The default when no flags given is -mtc (all stats).
Without the -v flag, seff-array produces output similar to the output of seff for both single jobs and job arrays.
Histograms and headings are designed to fit to 80% of your terminal window size.
Note: if your terminal window is too small (less than ~45 columns wide), then seff-array
assumes
a terminal window of 100 columns wide.
Histogram bins vary according to the distribution of the data. There is a minimum bin width associated with each type of histogram to avoid unnecessary precision when the data is extremely clustered.
A series of simple tests will be tested with each push to this repository through CircleCI. The testing environment is composed of several key components:
- compare.sh - A basic bash script that calls seff-array and compares that output with the expected output.
- retrieve.py - Used in compare.sh. Returns the expected output of a given jobid.

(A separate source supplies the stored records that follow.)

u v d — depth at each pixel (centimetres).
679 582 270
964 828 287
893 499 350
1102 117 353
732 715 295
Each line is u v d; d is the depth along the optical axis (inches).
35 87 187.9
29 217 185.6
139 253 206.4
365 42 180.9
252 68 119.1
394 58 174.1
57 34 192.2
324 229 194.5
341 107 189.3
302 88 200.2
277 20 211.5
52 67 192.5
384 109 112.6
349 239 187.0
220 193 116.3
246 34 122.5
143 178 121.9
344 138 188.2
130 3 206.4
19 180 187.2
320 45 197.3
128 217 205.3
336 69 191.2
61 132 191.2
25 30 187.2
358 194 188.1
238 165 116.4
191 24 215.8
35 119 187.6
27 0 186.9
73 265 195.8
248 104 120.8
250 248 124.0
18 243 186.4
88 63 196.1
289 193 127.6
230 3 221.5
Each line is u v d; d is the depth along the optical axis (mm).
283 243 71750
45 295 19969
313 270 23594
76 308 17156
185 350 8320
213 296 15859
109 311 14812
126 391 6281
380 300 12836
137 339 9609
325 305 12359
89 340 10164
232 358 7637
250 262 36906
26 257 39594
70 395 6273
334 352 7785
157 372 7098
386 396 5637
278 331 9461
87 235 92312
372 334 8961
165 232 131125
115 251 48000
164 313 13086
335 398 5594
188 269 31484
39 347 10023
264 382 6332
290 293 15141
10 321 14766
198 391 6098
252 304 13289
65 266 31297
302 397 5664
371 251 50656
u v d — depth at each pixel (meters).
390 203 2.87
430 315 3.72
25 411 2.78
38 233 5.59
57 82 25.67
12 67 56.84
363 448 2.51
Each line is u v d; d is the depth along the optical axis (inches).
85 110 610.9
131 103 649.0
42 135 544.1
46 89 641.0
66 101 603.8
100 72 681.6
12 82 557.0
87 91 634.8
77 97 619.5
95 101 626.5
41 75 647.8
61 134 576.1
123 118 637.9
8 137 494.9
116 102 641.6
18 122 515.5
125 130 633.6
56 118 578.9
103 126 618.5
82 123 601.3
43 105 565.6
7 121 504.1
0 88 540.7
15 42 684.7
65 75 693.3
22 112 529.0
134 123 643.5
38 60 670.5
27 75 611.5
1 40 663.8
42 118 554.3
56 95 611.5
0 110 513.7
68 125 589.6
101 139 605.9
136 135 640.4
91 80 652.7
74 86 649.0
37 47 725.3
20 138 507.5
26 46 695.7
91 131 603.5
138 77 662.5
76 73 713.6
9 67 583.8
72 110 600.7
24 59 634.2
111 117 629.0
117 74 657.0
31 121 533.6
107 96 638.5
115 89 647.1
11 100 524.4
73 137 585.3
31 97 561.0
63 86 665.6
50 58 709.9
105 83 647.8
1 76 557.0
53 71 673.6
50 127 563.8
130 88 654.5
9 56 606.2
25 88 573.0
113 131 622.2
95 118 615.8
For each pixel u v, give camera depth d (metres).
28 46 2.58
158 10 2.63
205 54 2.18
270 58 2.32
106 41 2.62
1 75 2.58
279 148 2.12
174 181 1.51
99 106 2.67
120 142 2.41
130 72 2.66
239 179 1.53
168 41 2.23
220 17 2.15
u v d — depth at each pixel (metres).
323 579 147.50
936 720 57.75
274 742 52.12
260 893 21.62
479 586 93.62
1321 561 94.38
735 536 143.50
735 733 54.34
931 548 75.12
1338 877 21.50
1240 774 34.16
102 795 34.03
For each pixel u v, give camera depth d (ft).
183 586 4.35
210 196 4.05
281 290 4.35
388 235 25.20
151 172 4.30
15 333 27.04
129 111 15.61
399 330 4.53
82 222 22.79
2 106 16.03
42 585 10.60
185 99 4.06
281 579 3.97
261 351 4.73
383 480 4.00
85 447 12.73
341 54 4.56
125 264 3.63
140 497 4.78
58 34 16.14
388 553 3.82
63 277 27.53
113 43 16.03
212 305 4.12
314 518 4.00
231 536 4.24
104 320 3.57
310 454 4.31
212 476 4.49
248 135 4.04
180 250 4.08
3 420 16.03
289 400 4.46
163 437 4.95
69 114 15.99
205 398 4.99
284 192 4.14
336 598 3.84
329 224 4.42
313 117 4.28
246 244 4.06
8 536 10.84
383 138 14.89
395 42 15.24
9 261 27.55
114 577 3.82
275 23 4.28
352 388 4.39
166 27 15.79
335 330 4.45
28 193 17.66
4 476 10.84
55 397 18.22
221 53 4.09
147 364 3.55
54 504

- sacct - A mock sacct so that it returns raw sacct data (just like normal sacct does) given a jobid. The "fail" jobid is to simulate a scenario when sacct fails to return any output.
- tests/output - Directory that contains all expected output for each test.
- tests/data - Directory that contains all raw sacct data for each test.
- tests/log.txt - File that contains the mapping of each test to its jobid.